The first phase of the Placentia Bay project will aim to supply an annual harvest of 15,000 MT of salmon from 2025, with the first fish expected at the end of 2022 or start of 2023. Phase two will increase this volume to 33,000 MT, and the long-term potential is an “absolutely doable” 45,000 MT, Kvarme said.
At the same time, the company will strive to achieve cost levels of the project in line with its latest Norwegian operations.
Three more of Placentia Bay’s licenses are expected to be approved this year, while the rest are in different stages of application. A recirculating aquaculture system (RAS) facility is also included in the project, with construction already underway. This will house a hatchery, a smolt facility, and three post-smolt modules with a potential annual capacity of 7,000 MT. The first eggs are expected to go into the hatchery in the summer.
“For the first time, we are able to start from scratch, which will be a huge benefit coming into this area as we will be delivering state-of-the-art from the very beginning,” Kvarme said.
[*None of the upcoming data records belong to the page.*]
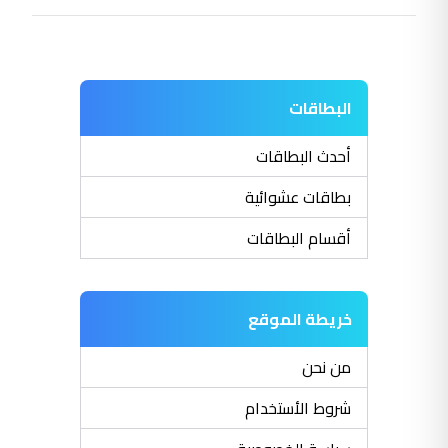
البطاقات
أحدث البطاقات
بطاقات عشوائية
أقسام البطاقات
خريطة الموقع
من نحن
شروط الأستخدام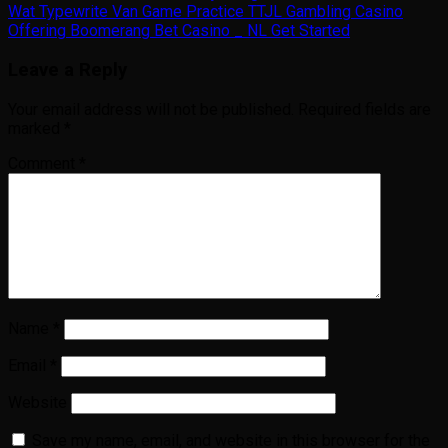
Wat Typewrite Van Game Practice TTJL Gambling Casino
Offering Boomerang Bet Casino _ NL Get Started
Leave a Reply
Your email address will not be published.
Required fields are
marked
*
Comment
*
Name
*
Email
*
Website
Save my name, email, and website in this browser for the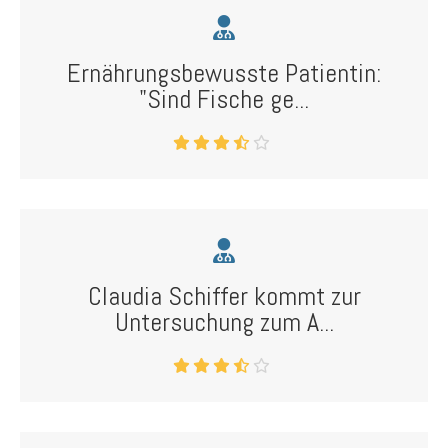
Ernährungsbewusste Patientin:
"Sind Fische ge...
Claudia Schiffer kommt zur
Untersuchung zum A...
The project received environmental impact study (EIS) approval in August 2018.
Kvame also said at NASF that as a salmon farming company, GSF “believes in growth.” Last year, it produced a record 83,000 MT of salmon and generated a turnover of NOK 8.3 billion (USD 826.9 million, EUR 735.4 million).
For 2020, the target volume is 100,000 MT and is based on a strategy prepared in 2016-17, when it was producing around 62,000 MT.
“We are quite confident that we will reach this,” he said. “We have also said that we should have a production cost at or below the industry average. I think we can say now that we will reach the industry average or do even better in the Norwegian regions, we will also reach the target for British Columbia, but we will need another year in Shetland to reach the cost target that we have set,” Kvame said. “Grieg wants to be part of the global growth of the salmon sector. We have put up a new target of 150,000 MT, which should be reached within 2025 – coming from 100,000 MT this year. Most of that will come from organic growth from our existing operations and improvements. Another part of that will be our new region in Newfoundland – Placentia Bay.”
Alongside its global growth plan, GSF’s 2025 strategy will also make cost competitiveness and value chain repositioning key focus areas, with the latter exploring new value-adding and downstream opportunities, Kvarme said.